[Start of section]

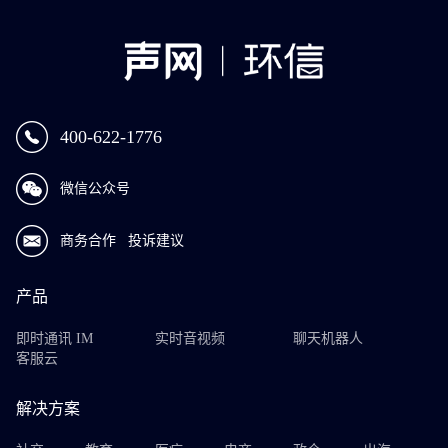
400-622-1776
微信公众号
商务合作
投诉建议
产品
即时通讯 IM
实时音视频
聊天机器人
客服云
解决方案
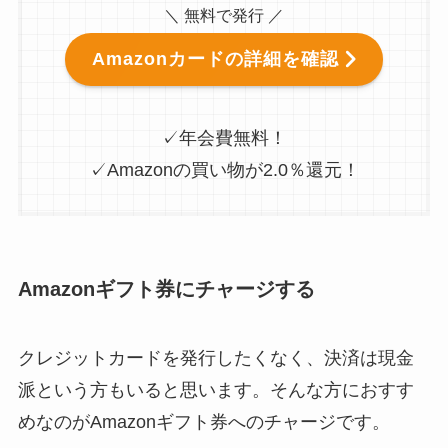
＼ 無料で発行 ／
Amazonカードの詳細を確認
✓年会費無料！
✓Amazonの買い物が2.0％還元！
Amazonギフト券にチャージする
クレジットカードを発行したくなく、決済は現金
派という方もいると思います。そんな方におすす
めなのがAmazonギフト券へのチャージです。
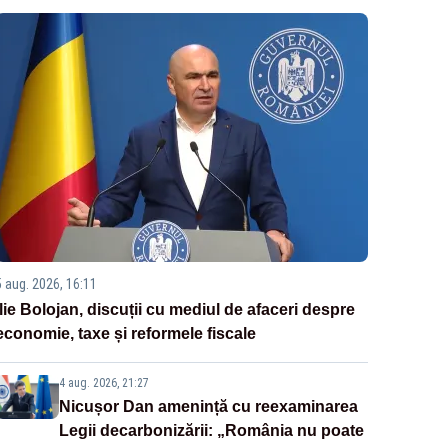
5 aug. 2026, 16:11
Ilie Bolojan, discuții cu mediul de afaceri despre
economie, taxe și reformele fiscale
4 aug. 2026, 21:27
Nicușor Dan amenință cu reexaminarea
Legii decarbonizării: „România nu poate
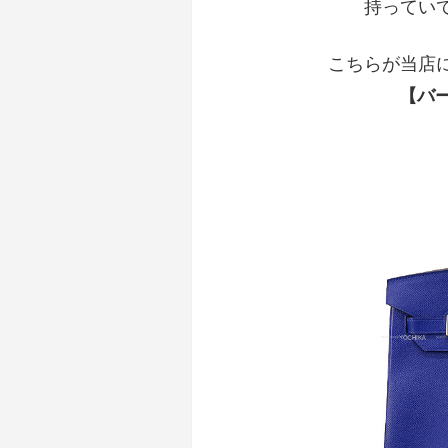
持ってい
こちらが当店
【バー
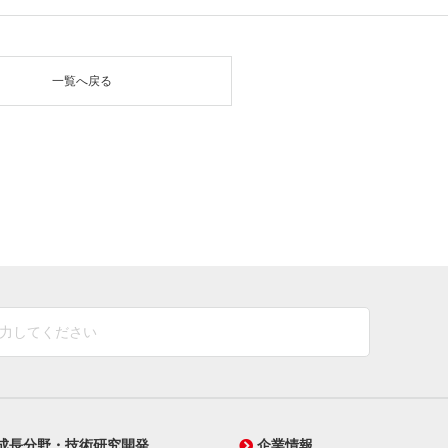
一覧へ戻る
成長分野・技術研究開発
企業情報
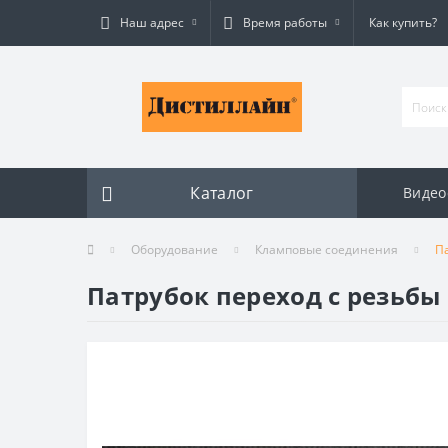
Наш адрес
Время работы
Как купить?
Каталог
Видео
Оборудование
Кламповые соединения
Па
Патрубок переход с резьбы 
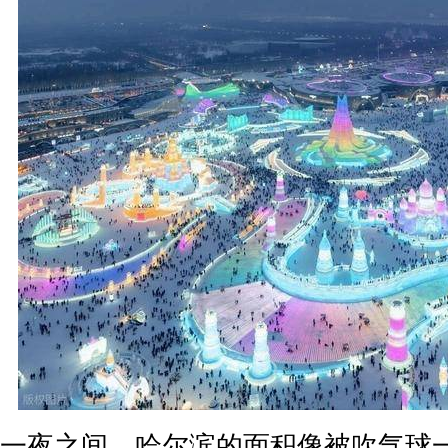
一夜之间，哈尔滨的面积像被吹气球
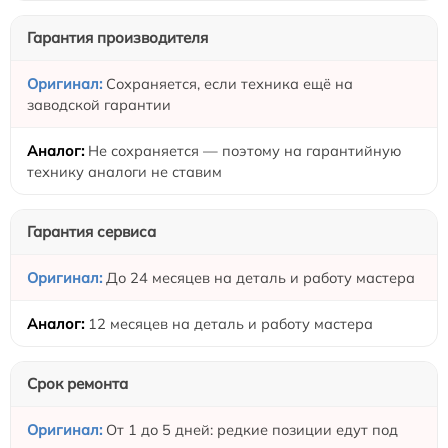
Гарантия производителя
Сохраняется, если техника ещё на
заводской гарантии
Не сохраняется — поэтому на гарантийную
технику аналоги не ставим
Гарантия сервиса
До 24 месяцев на деталь и работу мастера
12 месяцев на деталь и работу мастера
Срок ремонта
От 1 до 5 дней: редкие позиции едут под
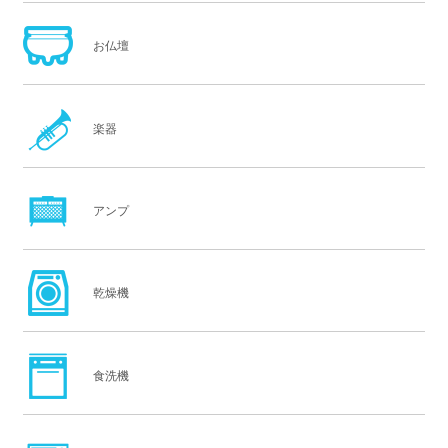
お仏壇
楽器
アンプ
乾燥機
食洗機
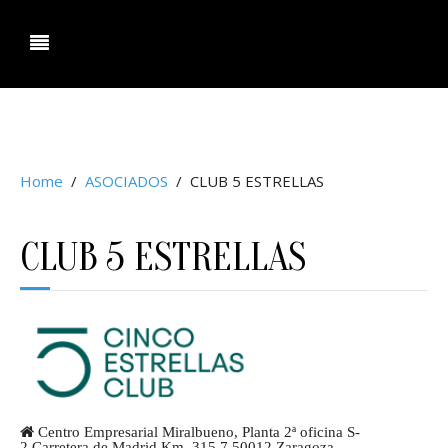
ociacion Agencias de Viaje Aragon.
Home
ASOCIADOS
CLUB 5 ESTRELLAS
CLUB 5 ESTRELLAS
Centro Empresarial Miralbueno, Planta 2ª oficina S-
2 Carretera de Madrid Km. 315,7 50012 Zaragoza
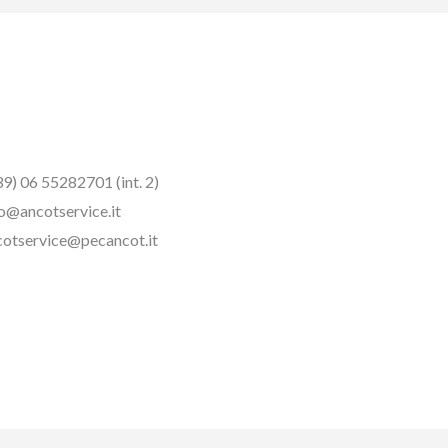
9) 06 55282701 (int. 2)
o@ancotservice.it
otservice@pecancot.it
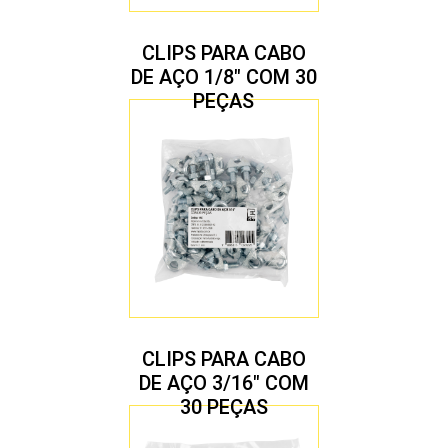
CLIPS PARA CABO
DE AÇO 1/8″ COM 30
PEÇAS
CLIPS PARA CABO
DE AÇO 3/16″ COM
30 PEÇAS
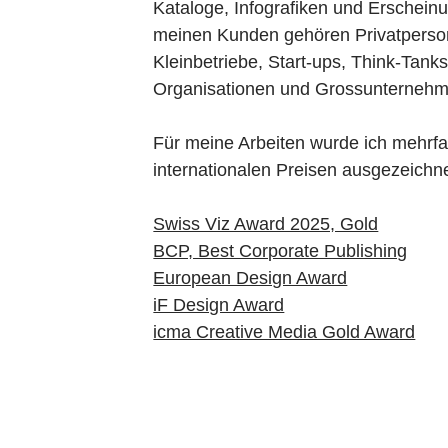
Kataloge, Infografiken und Erscheinu
meinen Kunden gehören Privatperso
Kleinbetriebe, Start-ups, Think-Tanks
Organisationen und Grossunternehm
Für meine Arbeiten wurde ich mehrfa
internationalen Preisen ausgezeichne
Swiss Viz Award 2025, Gold
BCP, Best Corporate Publishing
European Design Award
iF Design Award
icma Creative Media Gold Award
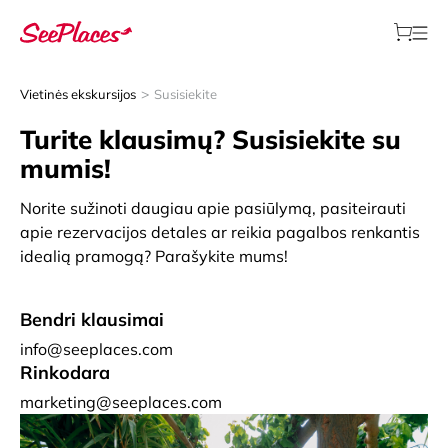
>
Vietinės ekskursijos
Susisiekite
Turite klausimų? Susisiekite su
mumis!
Norite sužinoti daugiau apie pasiūlymą, pasiteirauti
apie rezervacijos detales ar reikia pagalbos renkantis
idealią pramogą? Parašykite mums!
Bendri klausimai
info@seeplaces.com
Rinkodara
marketing@seeplaces.com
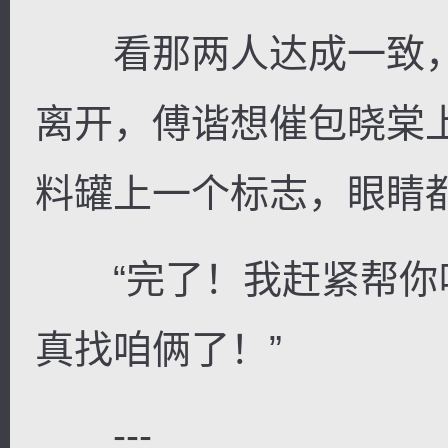
看那两人达成一致，
离开，傅谐想催包晓棠
料罐上一个标志，眼睛
“完了！我赶紧帮你
真找咱俩了！”
---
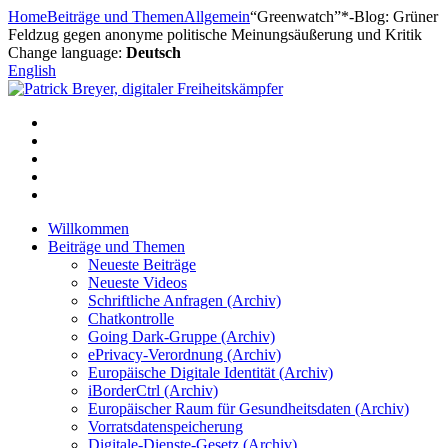
Zum
Home
Beiträge und Themen
Allgemein
“Greenwatch”*-Blog: Grüner
Inhalt
Feldzug gegen anonyme politische Meinungsäußerung und Kritik
springen
Change language:
Deutsch
English
Willkommen
Beiträge und Themen
Neueste Beiträge
Neueste Videos
Schriftliche Anfragen (Archiv)
Chatkontrolle
Going Dark-Gruppe (Archiv)
ePrivacy-Verordnung (Archiv)
Europäische Digitale Identität (Archiv)
iBorderCtrl (Archiv)
Europäischer Raum für Gesundheitsdaten (Archiv)
Vorratsdatenspeicherung
Digitale-Dienste-Gesetz (Archiv)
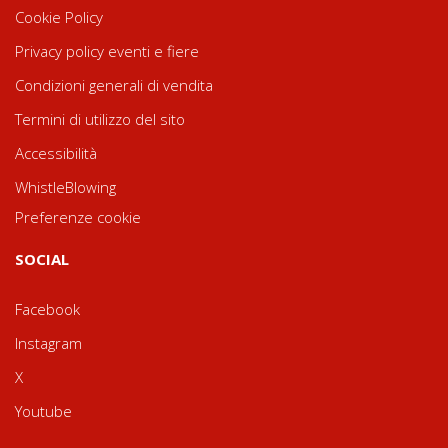
Cookie Policy
Privacy policy eventi e fiere
Condizioni generali di vendita
Termini di utilizzo del sito
Accessibilità
WhistleBlowing
Preferenze cookie
SOCIAL
Facebook
Instagram
X
Youtube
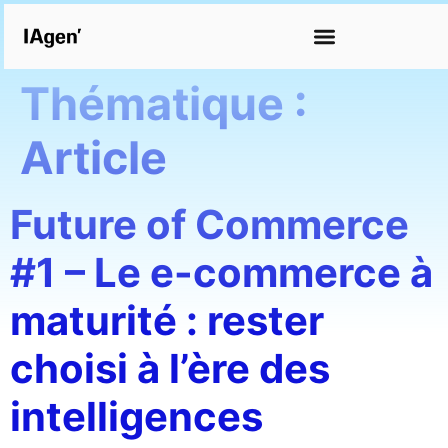
Thématique :
Article
Future of Commerce
#1 – Le e-commerce à
maturité : rester
choisi à l’ère des
intelligences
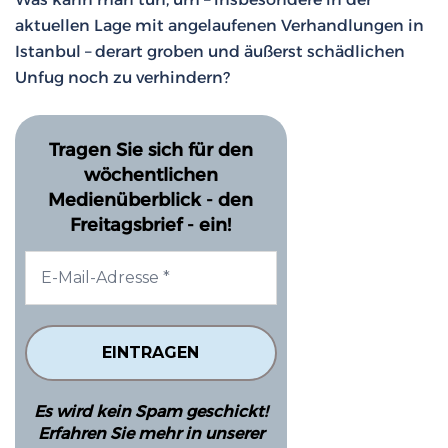
aktuellen Lage mit angelaufenen Verhandlungen in
Istanbul – derart groben und äußerst schädlichen
Unfug noch zu verhindern?
Tragen Sie sich für den
wöchentlichen
Medienüberblick - den
Freitagsbrief - ein!
Es wird kein Spam geschickt!
Erfahren Sie mehr in unserer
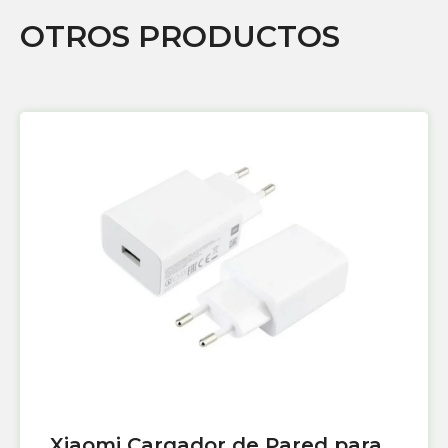
OTROS PRODUCTOS
Xiaomi Cargador de Pared para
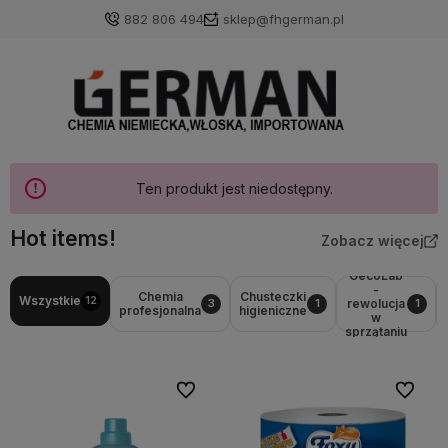
882 806 494
sklep@fhgerman.pl
Ten produkt jest niedostępny.
Hot items!
Zobacz więcej
GecoLab
-
Chemia
Chusteczki
Wszystkie
12
rewolucja
3
1
1
profesjonalna
higieniczne
w
sprzątaniu
Do ulubionych
Do ulubi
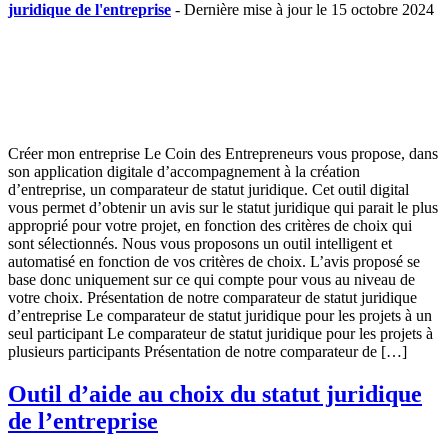
juridique de l'entreprise
- Dernière mise à jour le 15 octobre 2024
Créer mon entreprise Le Coin des Entrepreneurs vous propose, dans
son application digitale d’accompagnement à la création
d’entreprise, un comparateur de statut juridique. Cet outil digital
vous permet d’obtenir un avis sur le statut juridique qui parait le plus
approprié pour votre projet, en fonction des critères de choix qui
sont sélectionnés. Nous vous proposons un outil intelligent et
automatisé en fonction de vos critères de choix. L’avis proposé se
base donc uniquement sur ce qui compte pour vous au niveau de
votre choix. Présentation de notre comparateur de statut juridique
d’entreprise Le comparateur de statut juridique pour les projets à un
seul participant Le comparateur de statut juridique pour les projets à
plusieurs participants Présentation de notre comparateur de […]
Outil d’aide au choix du statut juridique
de l’entreprise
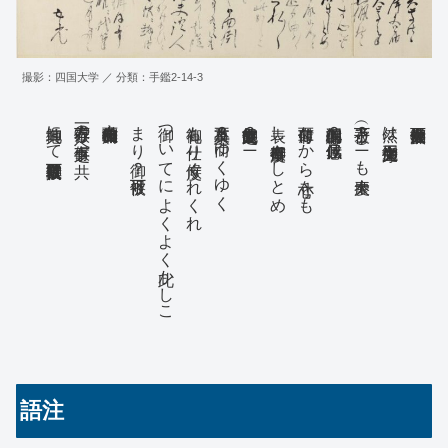
撮影：四国大学 ／ 分類：手鑑2-14-3
其御地にて御取置可被下候其段
奉存候万々一の事有之候へ共
まり御？可被下候
御ついてによくよく此かしこ
御礼も仕り度候くれくれ
不及其事？而ゆくゆく
之趣文丸申候故御？ニ
表し度奉存候所御さしとめ
付而菲薄なから寸心をも
謝候偏御心配？感佩仕候
被下千万（？）ニも大慶奉
然は大平先生序文御届
かゝせ可被下候取込用事のミ
白帋にて上候政雄ニ代筆
不及候併此節全快ニ趣候由
寺請状よりハ老夫証人
語注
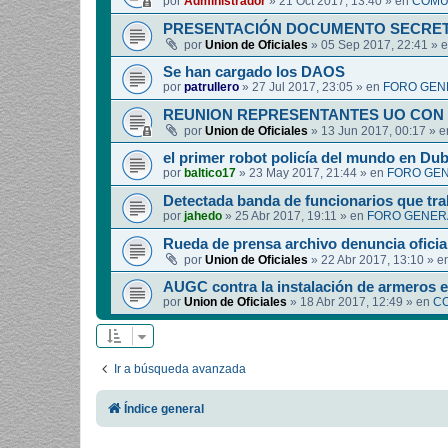
por
Administrador
»
21 Oct 2017, 13:40
» en
COMUN
PRESENTACIÓN DOCUMENTO SECRET
por
Union de Oficiales
»
05 Sep 2017, 22:41
» 
Se han cargado los DAOS
por
patrullero
»
27 Jul 2017, 23:05
» en
FORO GEN
REUNION REPRESENTANTES UO CON 
por
Union de Oficiales
»
13 Jun 2017, 00:17
» 
el primer robot policía del mundo en Dub
por
baltico17
»
23 May 2017, 21:44
» en
FORO GEN
Detectada banda de funcionarios que tra
por
jahedo
»
25 Abr 2017, 19:11
» en
FORO GENERA
Rueda de prensa archivo denuncia oficia
por
Union de Oficiales
»
22 Abr 2017, 13:10
» e
AUGC contra la instalación de armeros 
por
Union de Oficiales
»
18 Abr 2017, 12:49
» en
CO
Ir a búsqueda avanzada
Índice general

[End of section]

What you have to do -> Can you give the rows again, from the start of the rows through the line that contains "Патрубок переход с резьбы", renaming "Время работы" to "Часы работы" and keeping everything else the same? Leave the pictures out of the answer.

Answer to this exercise ->
400-622-1776
微信公众号
商务合作
投诉建议
产品
即时通讯 IM
实时音视频
聊天机器人
客服云
解决方案
＼ 無料で発行 ／
Amazonカードの詳細を確認
✓年会費無料！
✓Amazonの買い物が2.0％還元！
Amazonギフト券にチャージする
クレジットカードを発行したくなく、決済は現金
派という方もいると思います。そんな方におすす
めなのがAmazonギフト券へのチャージです。
5 aug. 2026, 16:11
Ilie Bolojan, discuții cu mediul de afaceri despre
economie, taxe și reformele fiscale
4 aug. 2026, 21:27
Nicușor Dan amenință cu reexaminarea
Legii decarbonizării: „România nu poate
持ってい
こちらが当店
【バー
一覧へ戻る
成長分野・技術研究開発
企業情報
Наш адрес
Часы работы
Как купить?
Каталог
Видео
Оборудование
Кламповые соединения
Па
Патрубок переход с резьбы 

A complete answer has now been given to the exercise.